In September 2022, the city’s Department of Planning and Construction awarded a $130 million contract to LendLease US Construction LMB Inc. for the construction of Brooklyn’s Shirley Chisholm Recreation Center. The 65,000-square-foot facility in East Flatbush will include a basketball court, indoor pool, indoor track and gym.
In 2012, however, the same approved company to the US Department of Justice that they had defrauded public customers through systemic overbilling of projects — including many in New York. Two top executives later pleaded guilty, and the company ultimately sought $56 million in fines and restitution.
“Through this deliberate plan of charging customers for work not done, [LendLease] defrauded their customers and stole taxpayer dollars,” said then-U.S. Attorney Loretta Lynch.
LendLease defended its current practices. “You’re referring to a case that ended in 2012 when the company entered into a deferred prosecution agreement … and all the charges dismissed in 2014, all of which meant we avoided a plea and/or prosecution,” a company spokesman said. “The company subsequently took appropriate corrective action, including compensation payments to customers.”
In 2019, the city The Investigation Department has launched an investigation at Acacia Network, the city’s largest provider of homeless shelters, after the nonprofit was ousted for allegedly funneling $12 million to a for-profit subcontractor owned mostly by Acacia leaders.

That didn’t stop the city’s Department of Homeless Services from awarding the nonprofit hundreds of millions in new contracts in 2022, including more than $140 million for a shelter in Queens and another $130 million for another in the Bronx.
“Acacia Network is committed to providing high-quality comprehensive services to thousands of vulnerable New Yorkers each year.

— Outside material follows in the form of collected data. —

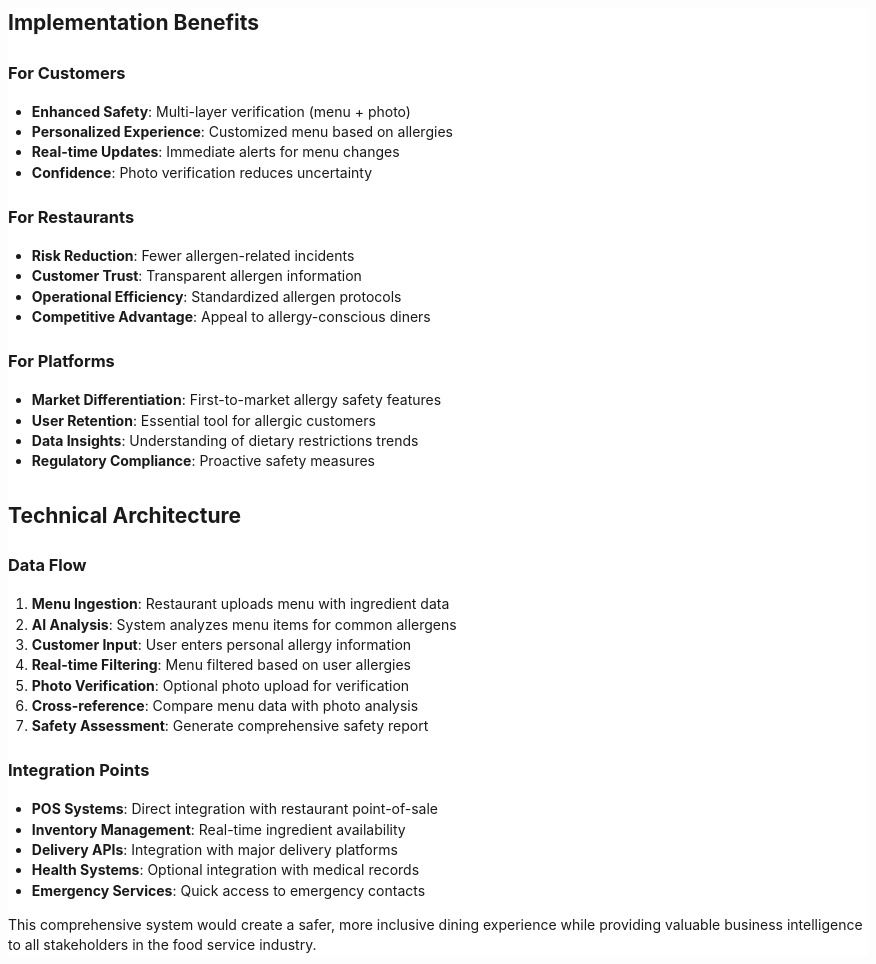 ## Implementation Benefits

### For Customers
- **Enhanced Safety**: Multi-layer verification (menu + photo)
- **Personalized Experience**: Customized menu based on allergies
- **Real-time Updates**: Immediate alerts for menu changes
- **Confidence**: Photo verification reduces uncertainty

### For Restaurants
- **Risk Reduction**: Fewer allergen-related incidents
- **Customer Trust**: Transparent allergen information
- **Operational Efficiency**: Standardized allergen protocols
- **Competitive Advantage**: Appeal to allergy-conscious diners

### For Platforms
- **Market Differentiation**: First-to-market allergy safety features
- **User Retention**: Essential tool for allergic customers
- **Data Insights**: Understanding of dietary restrictions trends
- **Regulatory Compliance**: Proactive safety measures

## Technical Architecture

### Data Flow
1. **Menu Ingestion**: Restaurant uploads menu with ingredient data
2. **AI Analysis**: System analyzes menu items for common allergens
3. **Customer Input**: User enters personal allergy information
4. **Real-time Filtering**: Menu filtered based on user allergies
5. **Photo Verification**: Optional photo upload for verification
6. **Cross-reference**: Compare menu data with photo analysis
7. **Safety Assessment**: Generate comprehensive safety report

### Integration Points
- **POS Systems**: Direct integration with restaurant point-of-sale
- **Inventory Management**: Real-time ingredient availability
- **Delivery APIs**: Integration with major delivery platforms
- **Health Systems**: Optional integration with medical records
- **Emergency Services**: Quick access to emergency contacts

This comprehensive system would create a safer, more inclusive dining experience while providing valuable business intelligence to all stakeholders in the food service industry.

These 2019 claims in the media have created a narrative about the organization that is simply not true. We welcomed the additional scrutiny and complied with all requests for information arising from it. We continue to be in good standing with our city’s oversight agencies and look forward to continuing to work with our partners to fulfill our shared missions,” a company spokesperson told The Post.
Queens Councilman Bob Holden said these companies had “violated the public trust” and “should not be doing business with this city.” As custodian of the city’s finances, he said the buck stopped with Lander.
“Brad Lander is the gatekeeper. He is the person we have in there to investigate and stop and end this corruption. New York state is one of the most corrupt states in the union and the city is a big part of that,” Holden said.
“If he was doing the job he was hired to do, I don’t think we would have this problem and you wouldn’t be writing this story.”
Shady contracts fly in the face of Lander’s public games of good governance. The comptroller has long been a stickler for closing “corruption vulnerabilities in the city’s contracting process.”
The Lander team pointed the finger at the city agencies that issue the contracts.
“Councilmember Holden intends to misunderstand the basics of the City’s contracting process that gives city officials responsibility for selecting and vetting vendors, while the auditor’s office is charged with ultimate oversight of city services to ensure that the proper procurement rules were followed and that there is money in the budget to pay for the contract,” Lander spokeswoman Chloe Chik said.